I once tackled a waiter who down graded me to an 'As you Wish' with that raised eyebrow thing. He told me it was because I did not “Mangez mal” or it may have been because I do, either way I had no idea so I asked him to explain. He said his eyebrow raised because I ordered a fish starter and a fish main course. He said “Mangez mal” refered to the fact I made an incoherent order that demonstrated that I had no understanding of the fine art of blending tastes, how they should be connected, savoured and that I clearly was robbing myself of the true joy of the palate. HELLS BELLS... he got all of that into 2 French words! Maybe THAT is why they chose to print the menu in French... to save space on lengthy English descriptions!
But it is no laughing matter...waiters in "Somewhere nice" establishments sniff at our poor culinary choices but hells bells... I’d like them to try to order cohesively from a menu when the first 3 pages are waffle (IN ENGLISH) about the person who cooks it and the next 7 are lists of culinary treats written in a language that is not the mother tongue of the locals!!! All that with some inverted snob standing there waiting to be impressed! How about cutting the 3 page chef waffle... hello you are preaching to the choir there, save that crap for your adverts to lure people in and get it off my menu! How about writing a description that will help diners get the maximum from eating out “Somewhere nice”.
Any hoo... Your starter arrives... you have no idea what it is, but it is a little bit of something on a big white plate. You eat it. Your main course arrives, you are none the clearer as to what that is either(you note it is also a little bit of something but on an even bigger white plate... and this time with a garnish). You look at each other over the table and will the other to say that they really are quite full and don’t fancy desert and wouldn’t a coffee at home be lovely.

Dataset entries:
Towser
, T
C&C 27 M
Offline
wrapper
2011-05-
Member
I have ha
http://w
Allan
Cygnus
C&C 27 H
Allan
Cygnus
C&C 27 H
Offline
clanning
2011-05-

__Tasks to carry out__.
A – In the restaurant text, what reason did the waiter give for raising his eyebrow?
B – Copy out the restaurant text between "I once tackled" and "lengthy English descriptions!", inclusive.

__Results of the exercise__.
A – The writer had ordered a fish starter and a fish main course.

B –
I once tackled a waiter who down graded me to an 'As you Wish' with that raised eyebrow thing. He told me it was because I did not “Mangez mal” or it may have been because I do, either way I had no idea so I asked him to explain. He said his eyebrow raised because I ordered a fish starter and a fish main course. He said “Mangez mal” refered to the fact I made an incoherent order that demonstrated that I had no understanding of the fine art of blending tastes, how they should be connected, savoured and that I clearly was robbing myself of the true joy of the palate. HELLS BELLS... he got all of that into 2 French words! Maybe THAT is why they chose to print the menu in French... to save space on lengthy English descriptions!